Friday, December 5, 2008

Sllaacs Picks - Raiders will beat the Chargers, a Guaranteed, 100% lock

As I peruse the SF Chronicle this Friday morning and settle on the NLF schedule for this week, I will begin my picks with the Oakland Raiders:

The Silver and Black will visit San Diego and for some reason, I just get the feeling that Raiders will win this one, especially since they will be on National Television and they have as much pride as any team in the NFL.  They will Represent and show the World that even though their record sucks, they can play this here game of FOOTBALL...  
Wait a minute...  What's this?  They already played?  Last night?  
Well, I'm sure the Raiders must have won...  
No, they lost.  
Hmmmm...  I'd be surprised if they didn't play well...  
First Quarter:  Not good.  
Second Quarter:  JASR down, code 435, Pimp in Distress!  
Third Quarter:  Andrew Walter?  
Fourth Quarter:  Same ol' Same ol'.  
Damn, maybe I should change the headline.  

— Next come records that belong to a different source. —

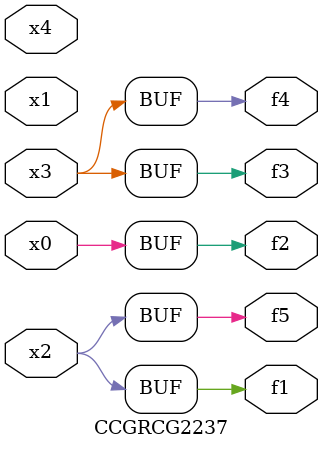
<source format=v>
module CCGRCG2237(
	input x0, x1, x2, x3, x4,
	output f1, f2, f3, f4, f5
);
	assign f1 = x2;
	assign f2 = x0;
	assign f3 = x3;
	assign f4 = x3;
	assign f5 = x2;
endmodule

</source>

So that wraps up my Raiders pick.

N.Y. Jets @ San Franciso 49ers:

Gotta go with the Bretts here.  They have the fourth-ranked defense in the league and of course, Brett.  The only question will be whether the Niners will "look good" in this game, i.e., not in any way resembling the Oakland Raiders last night, yet still, ultimately taking a loss at home.
Let's say it goes to the Bretts, 33-23 over the Interim and the Forty-Niners.

Houston Texans @ Green Bay Packers:

Packers will  roll.  If they don't, it's because they suck.  Packers over Texans 38-16.

Philadelphia Eagles @ N.Y. Giants:

Good game to watch; McNabb, once again fighting critics vs. Media Frenzy over Plaxico's Boom-Stick.  I'm gonna go with McNabb on the road, against the Super Bowl Champions: Eagles upset the Giants 23-16.

In closing, I'd just like to add the obvious:  The Oakland Raiders are at their nadir. They have fallen like a dense turd dropping into the blue-water of a Port-a-Potty, with an all-too-noticeable splash upon impact, splattering everything in the area with layers upon layers of blue shit-water.  A sickening display, but that is how the Raiders and their fans should feel: like blue shit-water.  Or at least like they've been splattered with it.